Há entre alguns de nós uma noção distorcida de dualidade, às vezes até desonesta, que equipara gestos cujo teor não guarda relação, estabelecendo uma falsa equivalência, de modo a justificar o injustificável - em alguns casos, o abominável. Assim, se se ameaça a ordem constitucional é porque, do outro lado, existe um extremo com sinal ideológico invertido que garante o direito a um ponto de vista radical. Nada mais enganoso, e também arriscado. Afinal, qual é o outro lado de um ato contra a integridade física de alguém?
Cito isso a propósito de todas as ressalvas que vi ontem ao gesto condenável do jornalista Augusto Nunes, que agrediu a socos o colega de profissão Glenn Greenwald durante programa de rádio. Chamado de covarde depois de ter se referido de maneira desrespeitosa à família de Glenn, Augusto esmurrou-o.
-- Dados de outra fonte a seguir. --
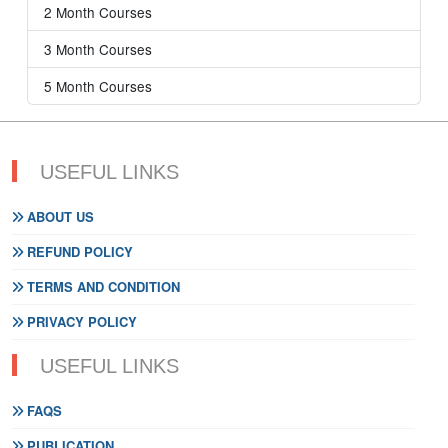
2 Month Courses
3 Month Courses
5 Month Courses
USEFUL LINKS
ABOUT US
REFUND POLICY
TERMS AND CONDITION
PRIVACY POLICY
USEFUL LINKS
FAQS
PUBLICATION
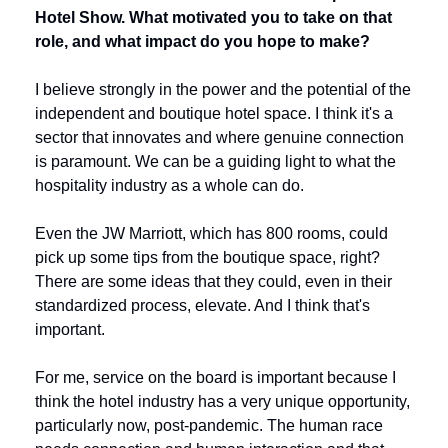
Hotel Show. What motivated you to take on that 
role, and what impact do you hope to make?
I believe strongly in the power and the potential of the 
independent and boutique hotel space. I think it's a 
sector that innovates and where genuine connection 
is paramount. We can be a guiding light to what the 
hospitality industry as a whole can do.
Even the JW Marriott, which has 800 rooms, could 
pick up some tips from the boutique space, right? 
There are some ideas that they could, even in their 
standardized process, elevate. And I think that's 
important. 
For me, service on the board is important because I 
think the hotel industry has a very unique opportunity, 
particularly now, post-pandemic. The human race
Em sua defesa, o brasileiro disse haver protegido sua honra, esse valor a que homens frequentemente recorrem quando se veem ameaçados por suas próprias fragilidades, partindo para a briga. Calhou de a vítima ser outro homem, mas normalmente é uma mulher.
Com Nunes não foi diferente. Suas desculpas posteriores não eliminam o fato de que cedeu ao baixo expediente da força, dispensando-se de qualquer traço de civilidade, esse princípio nobre que fez Greenwald acreditar que seria importante participar do "Pânico" na Jovem Pan, emissora que se tornou o esgoto onde se fermenta o lodo político no Brasil.
Mas não ficou nisso. Houve quem aplaudisse o agressor, tratando-o como herói. Na verdade, muitos lhe bateram palmas e até pediram que, na próxima, seja mais certeiro. Entre eles, dois dos três filhos do presidente da República. Sob o argumento de que o jornalista apenas reagiu como qualquer um faria, trataram o triste episódio como um entrevero ordinário, típico de desavenças masculinas, propositadamente ignorando que as soluções extremas se replicam na esteira da ignorância.
Primeiro, uma ofensa aqui e outra ali. Em seguida, a menção ao fechamento do Congresso. Aí vem uma declaração mais enfática sobre a ditadura. E, finalmente, o recurso à violência explícita. É um roteiro conhecido, mas de escalada imprevisível e efeitos danosos.
Para tudo isso que temos visto, não há um outro lado que o justifique. Há um único lado, o extremista, que todos podem identificar facilmente. Porque esse lado exercita o abuso, que ainda não se tornou frequente no País, mas talvez não estejamos muito longe disso.